In den künstlichen Becken der Klägerin werden Speiseaale für die menschliche Ernährung produziert. Dies geschieht unter Ausnutzung der in den Fischen enthaltenen Naturkräfte. Die eigentliche Produzentin ist auch hier die Natur, während die menschliche Tätigkeit die organischen Vorgänge (insb. das Wachstum) nur beschleunigt. Die Klägerin hat in der geschlossenen Halle ideale Bedingungen (Wassertemperatur, Fütterungen, Lichtverhältnisse) für die Aufzucht geschaffen, die das Wachstum der Aale so fördern, dass eine Bewirtschaftung Gewinn verspricht.
Zwar entfernt sich die Tätigkeit der Klägerin von der klassischen Haltungsform der Karpfen- bzw. Forellenteichwirtschaft (Naturteiche). Dies ist aber vor dem Hintergrund eines Wandels in der Land- und Forstwirtschaft zur Massentierhaltung hinzunehmen (Felsmann, Besteuerung der Land- und Forstwirte, A 120). Diese zeichnet sich gerade dadurch aus, dass infolge moderner Haltungsformen die in der Natur vorgefundenen Produktionsbedingungen praktisch außer Kraft gesetzt werden. So findet z.B. die Geflügelmast, Schwein- und Kälbermast ebenfalls in ständig beheizten und abgedunkelten Räumen statt, um die Anzahl der Mastdurchgänge aus betriebswirtschaftlichen Gründen zu erhöhen.

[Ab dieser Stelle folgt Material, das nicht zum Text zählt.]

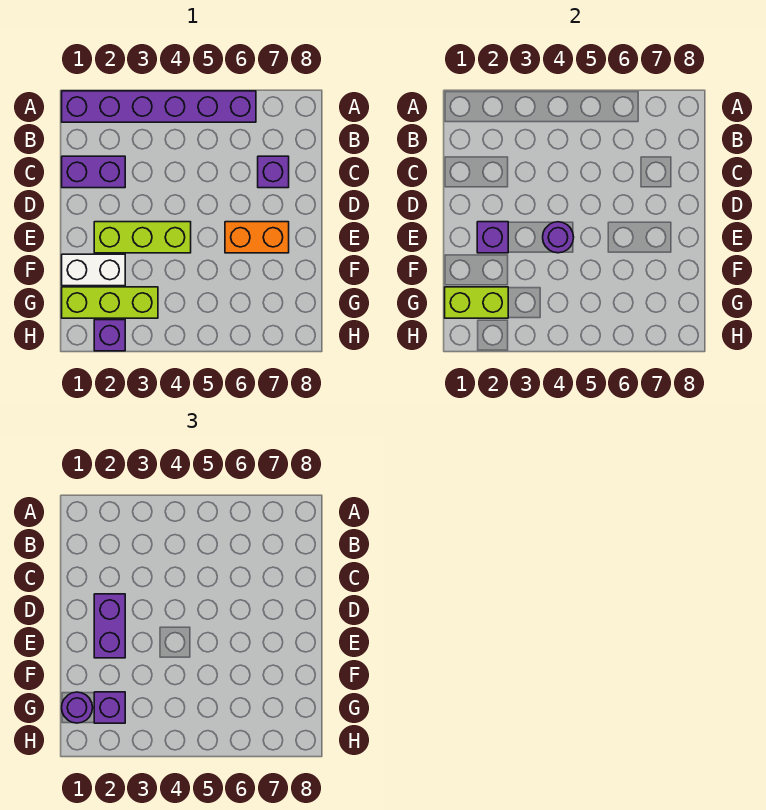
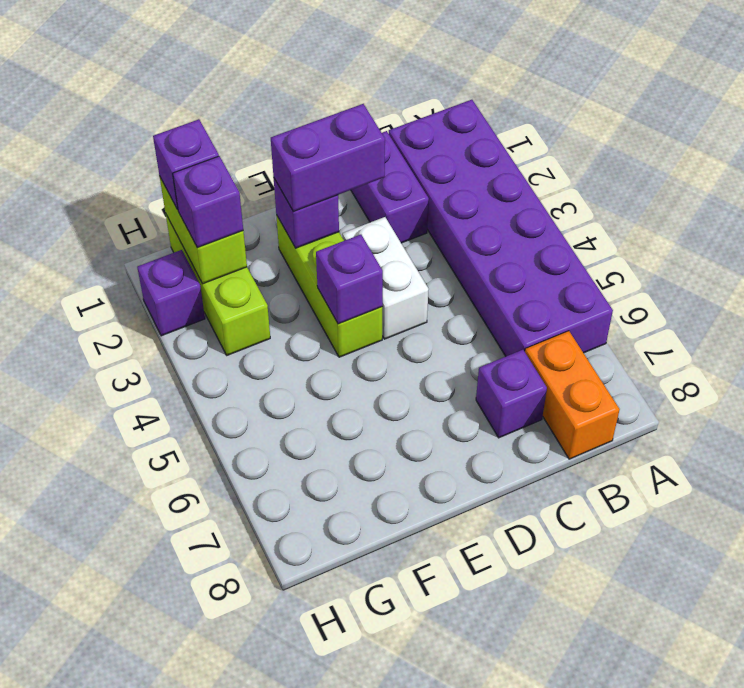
purple 1x6 brick [62,91,256,122] -> purple 2x6 brick [389,100,613,356]
purple 1x1 round brick [543,222,574,253] -> purple 1x1 brick [316,235,383,324]
orange 1x2 brick [225,222,289,253] -> orange 1x2 brick moved to [525,331,620,459]
white 1x2 brick [62,254,125,286] -> white 1x2 brick moved to [342,217,429,339]
purple 1x1 round brick [62,692,93,723] -> purple 1x1 brick [153,119,219,210]

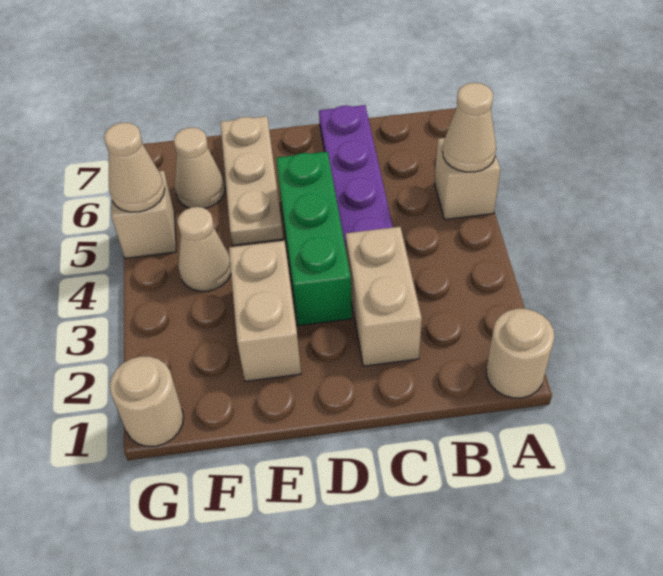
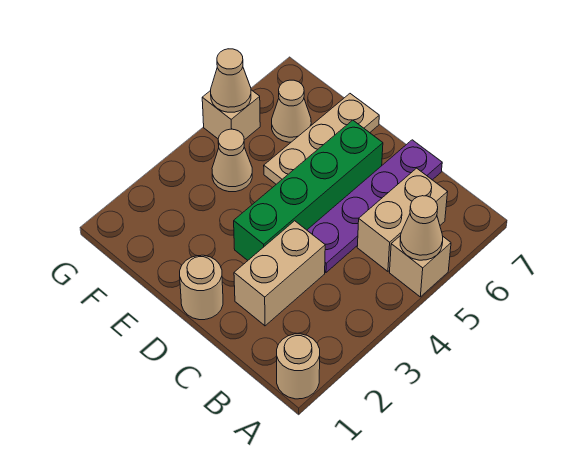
green 1x3 brick [276,152,352,326] -> green 1x4 brick [234,120,383,260]
tan 1x2 brick [229,241,301,381] -> tan 1x2 brick moved to [357,168,448,271]
tan 1x1 round brick [110,357,184,446] -> tan 1x1 round brick moved to [180,255,223,320]

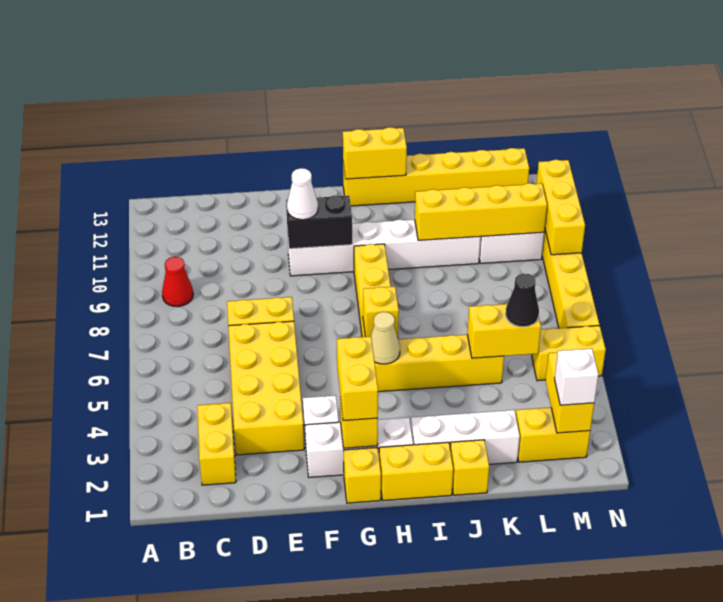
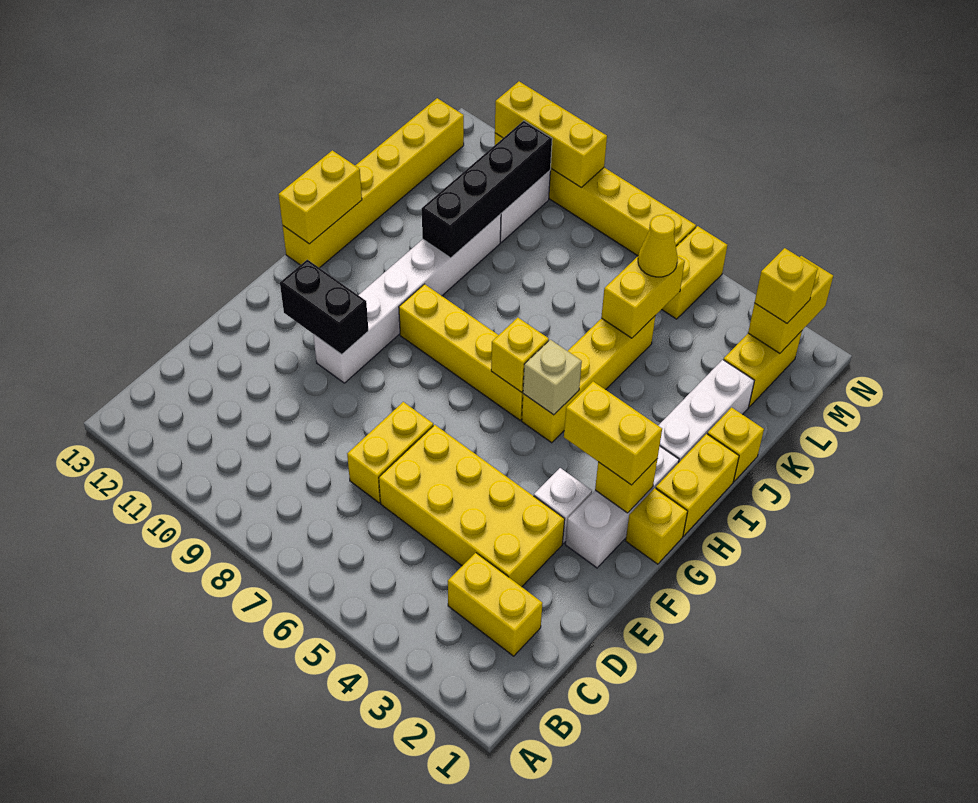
red 1x1 cone [162,257,193,306] -> none
black 1x2 brick [286,195,352,249] -> black 1x2 brick turned to [280,260,368,354]
white 1x1 cone [287,168,318,220] -> none
tan 1x1 cone [371,312,400,364] -> tan 1x1 brick [523,340,582,415]
yellow 1x4 brick [415,183,547,240] -> black 1x4 brick [422,121,552,258]
black 1x1 cone [506,273,539,327] -> yellow 1x1 cone [638,215,678,277]
yellow 1x2 brick [546,352,594,433] -> yellow 1x2 brick turned to [748,256,833,353]
white 1x1 brick [555,348,598,405] -> yellow 1x1 brick [755,248,818,323]

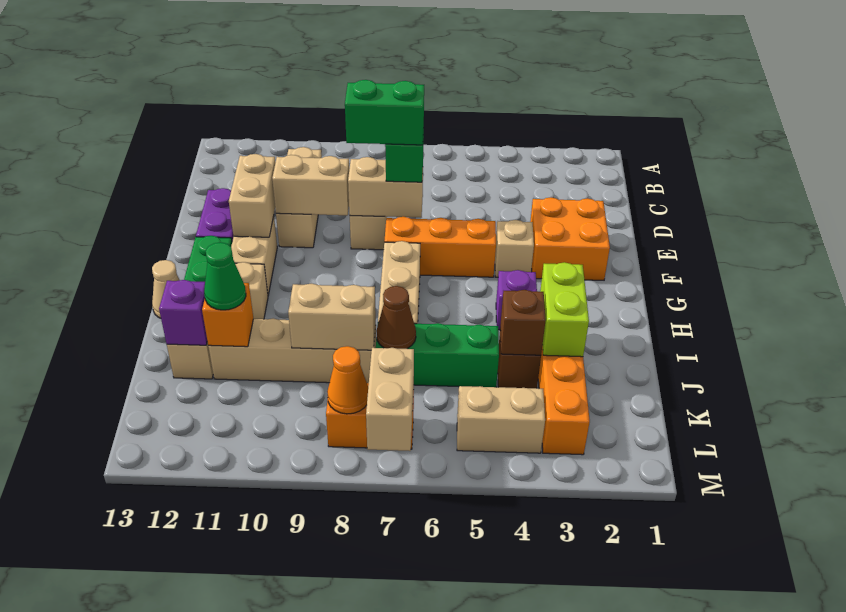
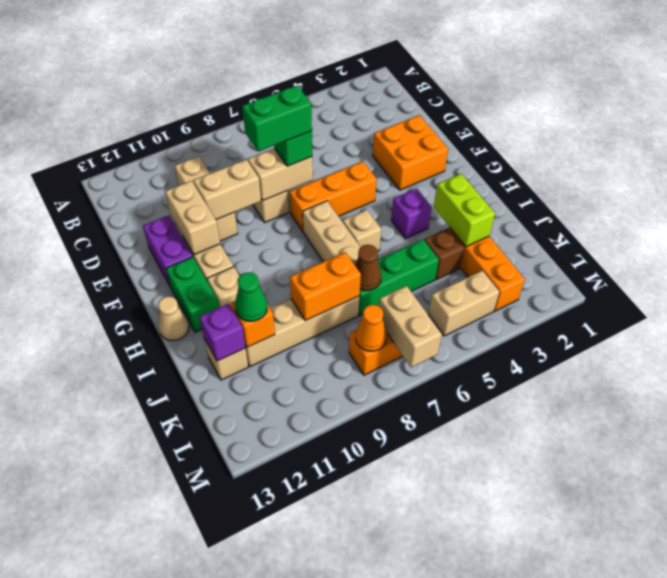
tan 1x1 brick [495,220,534,277] -> tan 1x1 brick moved to [343,210,381,251]
brown 1x1 brick [500,290,546,355] -> none
tan 1x2 brick [288,284,376,350] -> orange 1x2 brick [290,252,361,321]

Die hier vertretene Rechtsauffassung steht auch im Einklang mit der bewertungssteuerlichen Beurteilung. So gilt die Fischmast in künstlichen Behältern, die in einer Halle aufgestellt sind, als Teichwirtschaft i.S.v. § 62 Abs. 1 Nr. 2 und 3 sowie § 125 Abs. 7 Nr. 2 Buchst. b und c BewG (vgl. FinMin Niedersachsen vom 10. März 1997 und OFD Hannover, Bewertungskartei, § 62 BewG Karte 5).
Dass die Teichwirtschaft im Gegensatz zur Tierzucht und Tierhaltung nach § 24 Abs. 2 Nr. 2 UStG unabhängig von der Einhaltung etwaiger Vieheinheitenobergrenzen ist, erfordert keine andere (engere) Auslegung des Begriffs der Teichwirtschaft. Mit dem Abgrenzungskriterium der Vieheinheiten nach dem Bewertungsgesetz sollte die landwirtschaftliche Tierzucht und Tierhaltung, die einen bedeutenden Teil der deutschen Landwirtschaft bildet, vor dem ungehinderten Eindringen der industriellen Tierveredelungsproduktion in diesem bäuerlichen Bereich geschützt werden (Vgl. FG Bremen, Urteil vom 27.06.1986, EFG 1986, 601 m.w.N. zu der einkommensteuerrechtlichen Problematik "Fischmast als gewerbliche Tierzucht?"). Dieser Schutzgedanke beschränkt sich auf die bodenständige Landwirtschaft; er lässt sich nicht zur einschränkenden Auslegung des Begriffs der Teichwirtschaft verwenden.
Die vom Beklagten angeführte frühere Entscheidung des Senats vom 8. September 1994 (EFG 1995, 232) steht hierzu nicht im Widerspruch. Seinerzeit hatte der Senat zu entscheiden, ob die Zucht und Produktion von Speisefischen in künstlichen Behältern auch dann als Teichwirtschaft zu behandeln ist, wenn die Fische nur während einer Verweildauer von rd. 15 Tagen im Betrieb gehalten werden. Dies verneinte der Senat u.a. wegen der kurzen Verweildauer der Fische im Betrieb, so dass nicht auszuschließen ist, dass die Entscheidung anders ausgefallen wären, wenn die Fische - wie im Streitfall - während eines kompletten Mastdurchgangs in den künstlichen Behältern gehalten worden wären.
Die Kostenentscheidung beruht auf § 135 Abs. 1 FGO.